Limitations and ethics

Tecnical challenges

Anti-scraping measures: Many platforms implement rate limits, CAPTCHAs, dynamic rendering, and bot detection. Changes in the DOM and APIs frequently break automation. It is necessary to design data collection processes that are resilient, log selector versions, and maintain alternatives such as official APIs or web archives.
Information overload and noise: The volume of data and duplication make it difficult to identify relevant signals. Effective handling requires applying filters, deduplication, sampling, and prioritization aligned with Intelligence Requirements (IR).
Synthetic content (deepfakes/generated text): Images, audio, and text generated by AI are increasingly common. Analysts must verify origin (when available, using metadata or provenance standards such as C2PA), perform basic forensic checks (visual, spatial, or temporal inconsistencies), and corroborate information using methods like the Rule of Two or temporal/geospatial triangulation.
Volatility and disappearance of historical data: Retention policies, content deletion, and ephemeral formats (stories, streams) reduce traceability. Captures should be timestamped, evidence hashed, archives (Wayback or institutional archives) consulted, and chain-of-custody procedures followed.

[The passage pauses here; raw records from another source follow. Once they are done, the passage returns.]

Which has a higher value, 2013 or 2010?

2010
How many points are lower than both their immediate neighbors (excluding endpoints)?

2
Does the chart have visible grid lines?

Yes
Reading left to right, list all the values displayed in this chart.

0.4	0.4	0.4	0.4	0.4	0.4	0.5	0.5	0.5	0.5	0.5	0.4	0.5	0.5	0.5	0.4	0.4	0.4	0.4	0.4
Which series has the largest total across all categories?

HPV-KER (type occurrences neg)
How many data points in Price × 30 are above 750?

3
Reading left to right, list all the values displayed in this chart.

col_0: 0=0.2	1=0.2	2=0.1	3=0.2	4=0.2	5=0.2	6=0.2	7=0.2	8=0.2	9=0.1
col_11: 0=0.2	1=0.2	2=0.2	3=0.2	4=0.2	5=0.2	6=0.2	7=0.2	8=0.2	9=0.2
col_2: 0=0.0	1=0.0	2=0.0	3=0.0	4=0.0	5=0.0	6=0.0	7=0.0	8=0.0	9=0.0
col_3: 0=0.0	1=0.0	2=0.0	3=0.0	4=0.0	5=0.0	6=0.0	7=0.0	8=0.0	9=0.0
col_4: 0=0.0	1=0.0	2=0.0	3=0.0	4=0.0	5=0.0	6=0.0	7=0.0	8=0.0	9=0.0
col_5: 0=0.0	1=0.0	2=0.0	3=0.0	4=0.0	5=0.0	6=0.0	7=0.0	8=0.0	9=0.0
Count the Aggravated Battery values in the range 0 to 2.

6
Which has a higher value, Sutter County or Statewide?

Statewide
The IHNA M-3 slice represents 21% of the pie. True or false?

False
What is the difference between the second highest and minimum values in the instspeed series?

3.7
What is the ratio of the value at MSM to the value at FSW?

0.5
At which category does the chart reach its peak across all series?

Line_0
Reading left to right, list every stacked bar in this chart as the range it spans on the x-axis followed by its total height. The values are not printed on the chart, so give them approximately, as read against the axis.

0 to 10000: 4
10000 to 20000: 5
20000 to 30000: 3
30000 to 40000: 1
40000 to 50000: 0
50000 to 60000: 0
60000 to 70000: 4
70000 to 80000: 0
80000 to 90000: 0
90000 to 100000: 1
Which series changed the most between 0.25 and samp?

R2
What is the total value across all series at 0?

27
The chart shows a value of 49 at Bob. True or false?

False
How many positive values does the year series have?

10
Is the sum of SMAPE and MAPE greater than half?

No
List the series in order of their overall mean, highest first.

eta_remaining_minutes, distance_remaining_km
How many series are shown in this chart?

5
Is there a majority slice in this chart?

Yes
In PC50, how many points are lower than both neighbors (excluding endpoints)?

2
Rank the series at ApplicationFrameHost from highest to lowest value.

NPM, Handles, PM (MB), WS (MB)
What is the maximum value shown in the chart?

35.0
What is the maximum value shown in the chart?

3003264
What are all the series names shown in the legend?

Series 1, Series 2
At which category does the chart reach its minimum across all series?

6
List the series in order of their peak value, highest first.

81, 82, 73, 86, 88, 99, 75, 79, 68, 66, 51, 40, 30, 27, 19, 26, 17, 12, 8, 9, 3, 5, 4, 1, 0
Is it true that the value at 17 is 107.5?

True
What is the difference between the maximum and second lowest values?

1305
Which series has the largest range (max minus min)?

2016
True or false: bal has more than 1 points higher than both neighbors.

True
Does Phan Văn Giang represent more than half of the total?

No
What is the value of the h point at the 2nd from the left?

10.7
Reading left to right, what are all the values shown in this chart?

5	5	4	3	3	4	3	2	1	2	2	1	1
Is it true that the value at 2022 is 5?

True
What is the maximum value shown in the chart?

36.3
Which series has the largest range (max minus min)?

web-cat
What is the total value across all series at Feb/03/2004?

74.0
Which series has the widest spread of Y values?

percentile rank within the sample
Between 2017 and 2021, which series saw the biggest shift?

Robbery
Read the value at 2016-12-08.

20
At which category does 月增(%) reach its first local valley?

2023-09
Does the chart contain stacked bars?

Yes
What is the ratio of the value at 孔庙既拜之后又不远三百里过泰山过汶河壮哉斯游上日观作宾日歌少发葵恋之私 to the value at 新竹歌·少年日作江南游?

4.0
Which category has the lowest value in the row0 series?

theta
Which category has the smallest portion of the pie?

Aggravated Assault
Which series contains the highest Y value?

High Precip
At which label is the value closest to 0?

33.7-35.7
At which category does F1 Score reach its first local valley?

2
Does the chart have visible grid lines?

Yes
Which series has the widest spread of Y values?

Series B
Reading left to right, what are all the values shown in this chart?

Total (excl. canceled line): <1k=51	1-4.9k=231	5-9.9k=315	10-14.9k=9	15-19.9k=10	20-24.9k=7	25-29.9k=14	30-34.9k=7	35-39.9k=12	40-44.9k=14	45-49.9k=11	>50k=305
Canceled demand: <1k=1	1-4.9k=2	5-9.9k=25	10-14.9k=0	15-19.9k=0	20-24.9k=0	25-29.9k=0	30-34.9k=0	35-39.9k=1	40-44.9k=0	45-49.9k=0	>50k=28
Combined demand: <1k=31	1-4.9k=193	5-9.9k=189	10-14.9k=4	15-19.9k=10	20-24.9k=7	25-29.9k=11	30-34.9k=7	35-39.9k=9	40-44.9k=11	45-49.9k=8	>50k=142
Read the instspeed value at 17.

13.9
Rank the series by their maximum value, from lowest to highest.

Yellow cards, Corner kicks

Legal basis and minimization: Collect only what is necessary for a legitimate purpose (principles of lawfulness, purpose limitation, and data minimization). Avoid special categories of data unless clearly permitted by law.
Terms of service and unauthorized access: Respect platform ToS (terms of service) and do not bypass technical controls (no bypassing of paywalls, gating, or authentication).
Jurisdiction and international transfer: Consider where data is stored or processed and the applicable regulatory regimes (e.g., GDPR/NIS2 in the EU). Document transfer bases when relevant.
Third-party rights: Avoid doxxing, harassment, or unnecessary exposure of non-target individuals. Evaluate proportionality before including personal data in intelligence products.

Identity separation: Use isolated accounts and research environments (virtual machines, depersonalized browsers), controlling metadata leaks (time, language, fingerprinting).
Attack surface: Prevent malvertising, malicious downloads, and tracking; employ blocklists, sandboxing, and up-to-date security tools.
Minimal interaction: Observe without participating; avoid likes, comments, or messages that could alter the environment or reveal the analyst’s presence.

Multilevel corroboration: Combine internal verification (consistency, metadata, integrity) with external verification (other independent sources). Apply credibility-reliability matrices and label evidence by confidence level.
Chain of custody: Record who obtained what, when, and how; preserve unaltered originals alongside hashes and derived versions for analysis.
Human-in-the-loop: Maintain human oversight to review automated outputs, especially for high-impact findings.